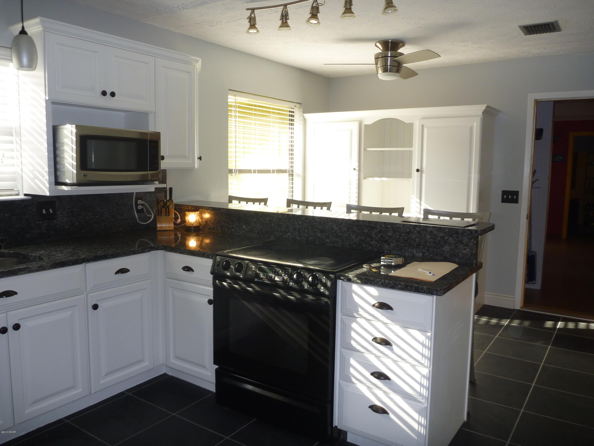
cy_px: 223
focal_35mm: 28
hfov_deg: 63.4
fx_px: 480
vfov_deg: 49.7
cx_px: 297
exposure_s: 1/40
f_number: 3.3
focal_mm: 4.9
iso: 100
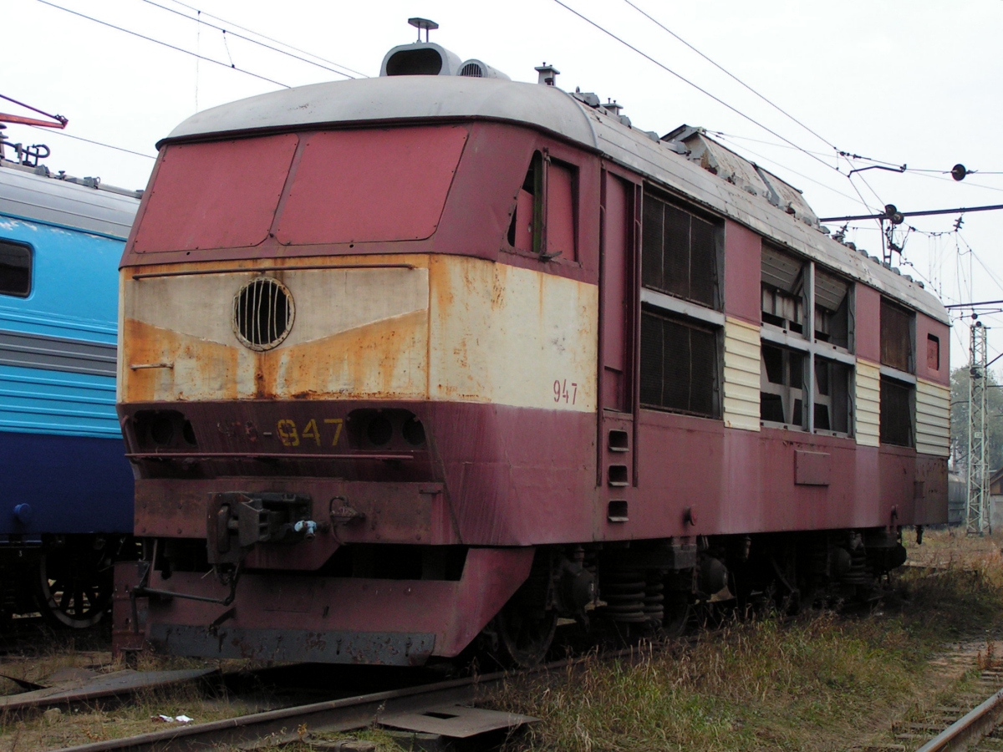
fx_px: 1796
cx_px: 502
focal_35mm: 62
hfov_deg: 31.2
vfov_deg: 23.7
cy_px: 376
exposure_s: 1/100
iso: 80
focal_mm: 10.4
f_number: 3.2
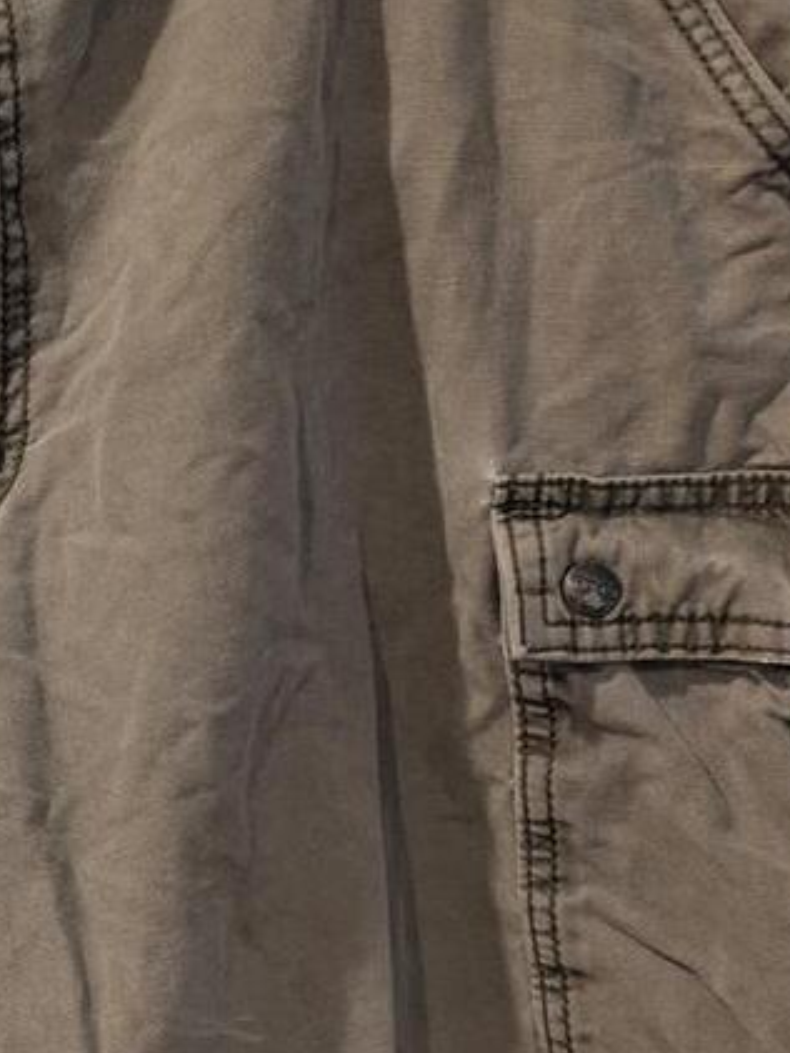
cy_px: 723
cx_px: -122
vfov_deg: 24.6
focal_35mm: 79
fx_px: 2403
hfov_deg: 17.9
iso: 278
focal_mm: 5.43
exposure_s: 1/24
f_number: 1.89
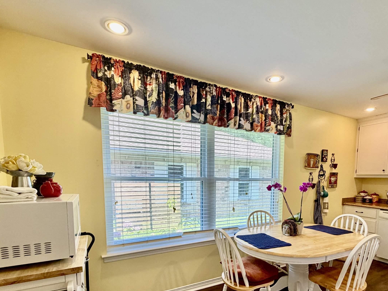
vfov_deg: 63.9
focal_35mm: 20
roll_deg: -0.6
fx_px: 224
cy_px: 199
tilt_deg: -5.2
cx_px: 227
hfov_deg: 81.1
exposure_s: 1/120
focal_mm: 2.22
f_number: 2.2
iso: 200
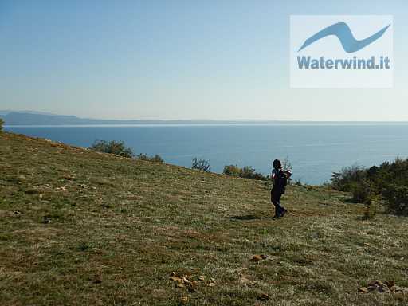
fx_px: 436
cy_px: 153
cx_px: 204
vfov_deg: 38.7
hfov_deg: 50.1
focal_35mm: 37
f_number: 4.2
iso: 125
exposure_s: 1/1250
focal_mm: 6.6
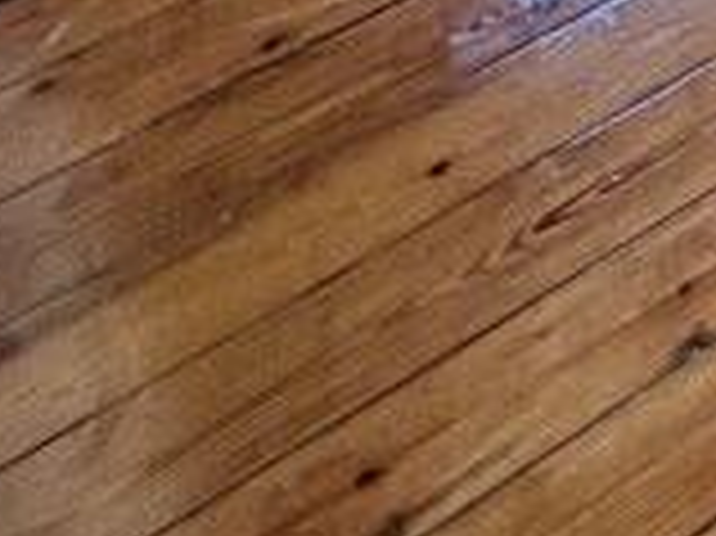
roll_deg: -1.3
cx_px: 1585
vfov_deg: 10.4
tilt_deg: -15.2
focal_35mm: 90
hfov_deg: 15.4
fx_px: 1860
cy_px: -1167
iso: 100
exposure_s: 1/109
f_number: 2.2
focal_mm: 2.22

· · · ·

> **Exercise goal**: From the line containing "focal_mm: 4.9" to the last line of the entries, copy every line exactly, including both ends, and leave out the pictures.

> **Finished exercise**:
focal_mm: 4.9
iso: 100
fx_px: 1796
cx_px: 502
focal_35mm: 62
hfov_deg: 31.2
vfov_deg: 23.7
cy_px: 376
exposure_s: 1/100
iso: 80
focal_mm: 10.4
f_number: 3.2
cy_px: 723
cx_px: -122
vfov_deg: 24.6
focal_35mm: 79
fx_px: 2403
hfov_deg: 17.9
iso: 278
focal_mm: 5.43
exposure_s: 1/24
f_number: 1.89
vfov_deg: 63.9
focal_35mm: 20
roll_deg: -0.6
fx_px: 224
cy_px: 199
tilt_deg: -5.2
cx_px: 227
hfov_deg: 81.1
exposure_s: 1/120
focal_mm: 2.22
f_number: 2.2
iso: 200
fx_px: 436
cy_px: 153
cx_px: 204
vfov_deg: 38.7
hfov_deg: 50.1
focal_35mm: 37
f_number: 4.2
iso: 125
exposure_s: 1/1250
focal_mm: 6.6
roll_deg: -1.3
cx_px: 1585
vfov_deg: 10.4
tilt_deg: -15.2
focal_35mm: 90
hfov_deg: 15.4
fx_px: 1860
cy_px: -1167
iso: 100
exposure_s: 1/109
f_number: 2.2
focal_mm: 2.22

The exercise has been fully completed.